(The data Opens)

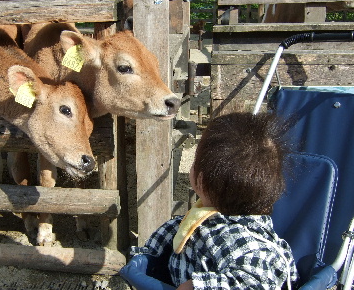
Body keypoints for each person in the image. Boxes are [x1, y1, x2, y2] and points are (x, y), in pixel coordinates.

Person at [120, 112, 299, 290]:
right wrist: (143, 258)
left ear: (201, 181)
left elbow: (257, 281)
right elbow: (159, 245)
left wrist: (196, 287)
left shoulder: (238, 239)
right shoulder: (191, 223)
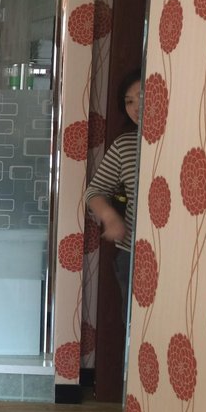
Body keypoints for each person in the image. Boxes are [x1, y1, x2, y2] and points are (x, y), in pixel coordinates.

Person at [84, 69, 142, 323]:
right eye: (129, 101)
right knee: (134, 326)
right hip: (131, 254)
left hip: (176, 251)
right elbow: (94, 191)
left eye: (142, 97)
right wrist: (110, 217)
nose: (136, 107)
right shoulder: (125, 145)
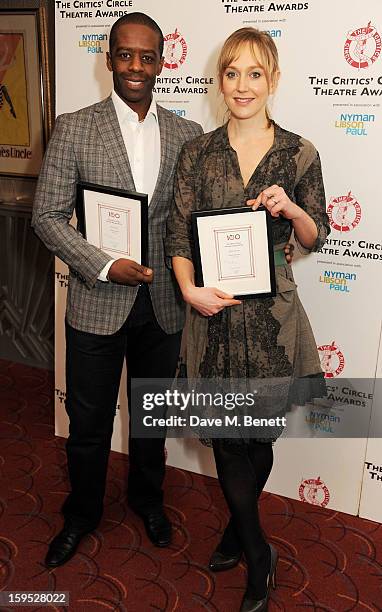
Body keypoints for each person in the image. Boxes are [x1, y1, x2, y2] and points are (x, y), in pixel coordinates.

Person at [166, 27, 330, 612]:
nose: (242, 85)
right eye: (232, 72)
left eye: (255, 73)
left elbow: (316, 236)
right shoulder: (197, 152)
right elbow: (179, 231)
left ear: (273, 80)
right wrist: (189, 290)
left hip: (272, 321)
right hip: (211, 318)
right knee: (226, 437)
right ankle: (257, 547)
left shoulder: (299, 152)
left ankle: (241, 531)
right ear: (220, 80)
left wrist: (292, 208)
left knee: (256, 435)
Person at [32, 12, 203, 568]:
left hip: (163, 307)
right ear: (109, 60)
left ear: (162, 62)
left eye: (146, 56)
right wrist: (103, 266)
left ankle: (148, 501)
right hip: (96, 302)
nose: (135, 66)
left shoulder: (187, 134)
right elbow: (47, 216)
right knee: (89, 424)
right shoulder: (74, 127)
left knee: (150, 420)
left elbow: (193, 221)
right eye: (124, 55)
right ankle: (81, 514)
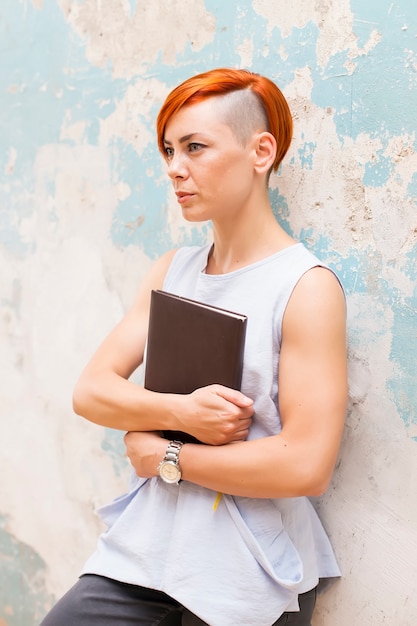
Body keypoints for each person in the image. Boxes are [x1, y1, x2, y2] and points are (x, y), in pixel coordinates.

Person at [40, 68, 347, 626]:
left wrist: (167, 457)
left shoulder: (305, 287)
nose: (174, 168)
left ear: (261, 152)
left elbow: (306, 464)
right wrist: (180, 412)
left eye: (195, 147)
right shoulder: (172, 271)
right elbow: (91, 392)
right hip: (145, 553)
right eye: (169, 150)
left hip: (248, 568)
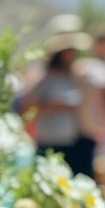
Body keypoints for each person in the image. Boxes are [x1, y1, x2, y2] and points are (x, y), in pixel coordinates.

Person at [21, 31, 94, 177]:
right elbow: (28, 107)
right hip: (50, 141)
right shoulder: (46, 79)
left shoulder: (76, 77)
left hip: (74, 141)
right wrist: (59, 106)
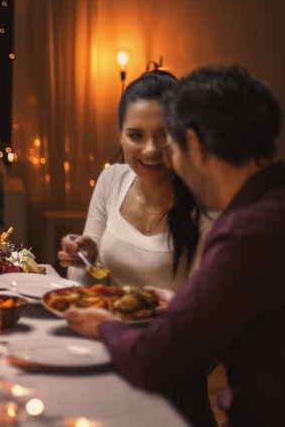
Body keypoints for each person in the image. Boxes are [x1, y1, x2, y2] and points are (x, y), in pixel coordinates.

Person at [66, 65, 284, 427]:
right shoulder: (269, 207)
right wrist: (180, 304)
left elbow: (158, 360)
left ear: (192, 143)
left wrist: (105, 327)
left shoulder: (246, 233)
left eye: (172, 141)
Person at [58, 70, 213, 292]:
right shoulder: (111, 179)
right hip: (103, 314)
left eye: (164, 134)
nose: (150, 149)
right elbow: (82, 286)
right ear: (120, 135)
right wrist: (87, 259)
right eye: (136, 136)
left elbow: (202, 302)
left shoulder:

(The data Closes)

→ Problem statement
Retype each entry exactly as it appears, excluding any image.

→ Result below
Body keypoints for each person in the image. Boxes are [x1, y1, x2, y2] and points are (x, y), in pixel coordinates.

Person at [120, 112, 299, 290]:
right wrist: (143, 258)
left ear: (201, 181)
left elbow: (257, 281)
right elbow: (159, 245)
left wrist: (196, 287)
left shoulder: (238, 239)
right shoulder: (191, 223)
Body keypoints for each person in the image. Boxes are [x1, y1, x2, y2] and points are (x, y), in pixel coordinates.

Person at [84, 69, 142, 323]:
right eye: (129, 101)
right knee: (134, 326)
right hip: (131, 254)
left hip: (176, 251)
right elbow: (94, 191)
left eye: (142, 97)
right wrist: (110, 217)
nose: (136, 107)
right shoulder: (125, 145)
Body keypoints for each person in the image. Boxes are [x1, y1, x2, y2] and points are (x, y), in pixel coordinates.

Person at [166, 27, 330, 612]:
nose: (242, 85)
right eye: (232, 72)
left eye: (255, 73)
left elbow: (316, 236)
right shoulder: (197, 152)
right elbow: (179, 231)
left ear: (273, 80)
right wrist: (189, 290)
left hip: (272, 321)
right hip: (211, 318)
right knee: (226, 437)
right ankle: (257, 547)
left shoulder: (299, 152)
left ankle: (241, 531)
right ear: (220, 80)
left wrist: (292, 208)
left knee: (256, 435)
Person at [32, 12, 203, 568]:
left hip: (163, 307)
right ear: (109, 60)
left ear: (162, 62)
left eye: (146, 56)
right wrist: (103, 266)
left ankle: (148, 501)
right hip: (96, 302)
nose: (135, 66)
left shoulder: (187, 134)
right elbow: (47, 216)
right knee: (89, 424)
right shoulder: (74, 127)
left knee: (150, 420)
left elbow: (193, 221)
right eye: (124, 55)
right ankle: (81, 514)
Body keypoints for each person in the image. Boxes are [x1, y1, x2, y2] and points are (x, y), in pixel coordinates.

Person at [40, 68, 347, 626]:
left wrist: (167, 457)
left shoulder: (305, 287)
nose: (174, 168)
left ear: (261, 152)
left elbow: (306, 464)
right wrist: (180, 412)
left eye: (195, 147)
right shoulder: (172, 271)
right elbow: (91, 392)
right hip: (145, 553)
right eye: (169, 150)
left hip: (248, 568)
Body keypoints for each person in the image. Boxes are [x1, y1, x2, y2] and points are (x, y), in pixel coordinates.

Person at [21, 31, 94, 177]:
right elbow: (28, 107)
right hip: (50, 141)
right shoulder: (46, 79)
left shoulder: (76, 77)
left hip: (74, 141)
right wrist: (59, 106)
Body keypoints for each person in the image. Boxes are [x1, y1, x2, y2] and points are (x, y), in pixel coordinates.

Person at [66, 65, 284, 427]:
right shoulder: (269, 207)
right wrist: (180, 304)
left elbow: (158, 360)
left ear: (192, 143)
left wrist: (105, 327)
left shoulder: (246, 233)
left eye: (172, 141)
Person at [58, 70, 213, 292]:
right shoulder: (111, 179)
right hip: (103, 314)
left eye: (164, 134)
nose: (150, 149)
right elbow: (82, 286)
right ear: (120, 135)
right wrist: (87, 259)
right eye: (136, 136)
left elbow: (202, 302)
left shoulder:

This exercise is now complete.